The Government has signed contracts with five companies that will provide identity (ID) assurance services as part of the drive to further digitise Government services.05 Sep 2013

Dutch data authentication service provider Digidentity, credit reference agency Experian, personal data storage provider Mydex, The Post Office and network and information services provider Verizon will work with the Government as it redesigns and rebuilds 25 government digital services. 

The Government is currently engaged in a number of projects to upgrade Government services online. The projects include digitising individuals' driving records, enabling employers to conduct a criminal records check on prospective new employees through a new online system, and enabling benefits claimants to make applications under the new Universal Credit scheme. 

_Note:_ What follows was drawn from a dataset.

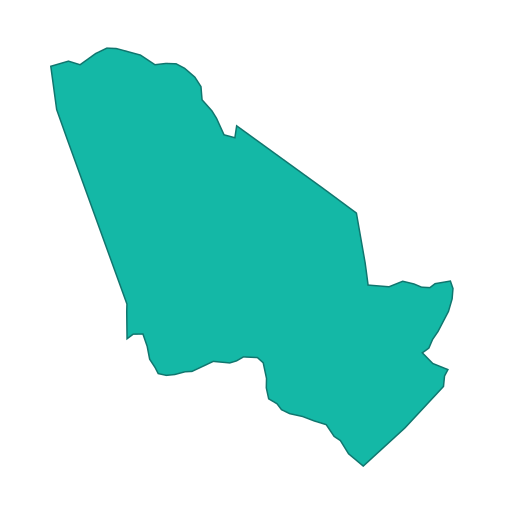 Pedro Velho, Rio Grande do Norte, Brazil, rotated 177°
{"feature_id": "56859067B99924814436058", "entity_name": "Pedro Velho", "entity_type": "district", "adm_level": 2, "iso_a3": "BRA", "parent_name": "Brazil", "parent_adm1": "Rio Grande do Norte", "projection": "orthographic", "projection_center": [-35.235, -6.465], "detail": "fine", "context": "isolated", "style": "filled", "palette": "teal", "viewbox_px": 512, "rotation_deg": 177, "n_neighbors": 0, "source": "geoboundaries", "source_scale": "gbopen_adm2", "svg_char_len": 1081}
<svg xmlns="http://www.w3.org/2000/svg" viewBox="0 0 512 512"><g transform="rotate(177 256 256)"><path d="M159.9,40.6L116.2,76.6L75.6,115.9L74.0,126.3L70.3,132.5L85.1,139.4L95.0,150.6L88.2,155.0L84.0,163.5L78.2,171.1L66.7,190.6L62.4,202.9L61.0,213.2L63.2,220.8L78.6,219.0L84.0,215.3L92.3,216.2L99.7,219.8L110.8,223.1L124.8,218.3L145.6,221.1L146.7,235.3L147.4,243.6L153.5,293.6L184.9,319.5L268.5,387.0L270.9,375.2L281.6,378.7L288.2,395.5L292.4,403.2L301.7,414.8L302.1,428.0L307.7,437.8L317.5,447.2L325.7,452.1L335.8,453.0L346.9,452.3L360.9,462.7L384.7,470.5L394.1,471.4L405.5,466.6L421.7,456.2L433.1,460.4L451.0,456.2L447.4,412.7L438.5,382.8L387.4,214.8L388.0,207.2L389.1,180.1L382.7,184.4L373.0,184.0L369.4,171.5L367.6,158.5L362.6,149.9L359.8,143.7L351.8,141.5L343.3,141.9L332.9,144.1L326.0,144.1L304.2,153.0L287.8,150.6L280.9,152.3L273.8,155.9L259.9,154.5L254.4,149.0L251.9,133.2L252.6,123.8L250.8,112.7L242.7,107.3L238.6,101.2L230.6,96.8L217.9,93.3L206.4,88.2L194.7,83.9L187.4,71.7L181.4,67.3L173.9,53.6L159.9,40.6Z" fill="#14b8a6" stroke="#0f766e" stroke-width="1.5"/></g></svg>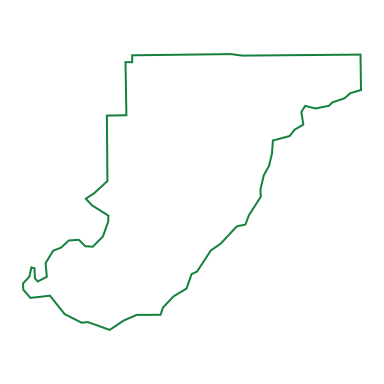 the district of Monroe, Alabama, United States of America
{"feature_id": "52423323B79437263897554", "entity_name": "Monroe", "entity_type": "district", "adm_level": 2, "iso_a3": "USA", "parent_name": "United States of America", "parent_adm1": "Alabama", "projection": "robinson", "projection_center": [-87.413, 31.53], "detail": "fine", "context": "isolated", "style": "outline", "palette": "green", "viewbox_px": 384, "rotation_deg": 0, "n_neighbors": 0, "source": "geoboundaries", "source_scale": "gbopen_adm2", "svg_char_len": 910}
<svg xmlns="http://www.w3.org/2000/svg" viewBox="0 0 384 384"><path d="M87.9,322.1L109.7,329.9L123.7,320.5L136.7,314.9L160.5,314.8L163.0,307.5L173.6,296.3L186.5,288.6L191.6,274.1L197.1,271.5L210.8,250.5L220.6,243.7L236.5,226.7L238.3,226.0L245.4,224.6L248.8,215.5L260.8,196.6L260.4,189.6L263.8,175.3L269.1,165.7L272.0,153.3L272.9,140.5L289.7,136.0L294.7,129.6L303.3,124.6L301.4,112.0L305.2,105.9L315.5,108.5L328.9,105.8L332.5,102.3L344.5,98.3L350.2,93.2L361.0,90.0L360.5,54.6L242.5,55.6L230.8,54.1L132.2,55.3L132.2,62.2L125.5,62.1L126.4,115.2L106.9,115.6L107.4,181.0L94.4,193.0L85.8,198.8L92.1,205.4L108.4,215.7L108.2,221.6L102.9,236.5L92.8,246.7L85.3,246.2L78.8,239.8L68.8,240.5L61.1,247.6L53.2,250.7L45.6,263.1L46.8,276.8L37.7,281.5L34.9,278.2L34.5,268.3L31.4,267.4L29.4,276.6L23.0,283.5L23.3,289.7L30.4,297.9L50.0,295.7L64.6,314.1L81.6,322.7L87.9,322.1Z" fill="none" stroke="#15803d" stroke-width="2"/></svg>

"The identity assurance service will enable people to assert their identity online safely and securely, and allow government to be confident that users of online services are who they say they are," according to a blog published by the Government Digital Service. "We are pleased that these suppliers have chosen to invest in this phase of the programme and work with government to create this new market. We will now be working closely with those that have signed, who represent the range of types of providers needed to make online identity provision a success." 

The Government previously outlined that the first project that the new ID assurance providers would link into would be the Universal Credit reforms, but the Cabinet Office has now said that the Universal Credit scheme would not initially involve ID assurance (IDa) services, according to the Register. 

"IDa is not participating in the Pathfinder phase, but Universal Credit remains part of the future delivery plans for the cross-government IDa Service in development at the Cabinet Office," a Cabinet Office spokesperson said, according to the Register's report

Earlier this summer the Government set out proposed principles on privacy that ID assurance scheme providers would have to adhere to

The principles would require ID assurance service providers to, among other things, only process "the minimum data that is necessary" to meet the needs of individual service users. In addition, IDA providers would have to provide individuals with a right to access their personal data for free and transmit the data to another IDA provider "in a standard electronic format, free of charge and without impediment or delay" upon the request of a user. 

In June the Government and the UK's National Technical Authority on Information Assurance (CESG) also published new guidance on 'identity proofing' and verification. The guide sets out how businesses tasked with verifying the identity of individuals using Government services can achieve various levels of assurance about the identity of such users.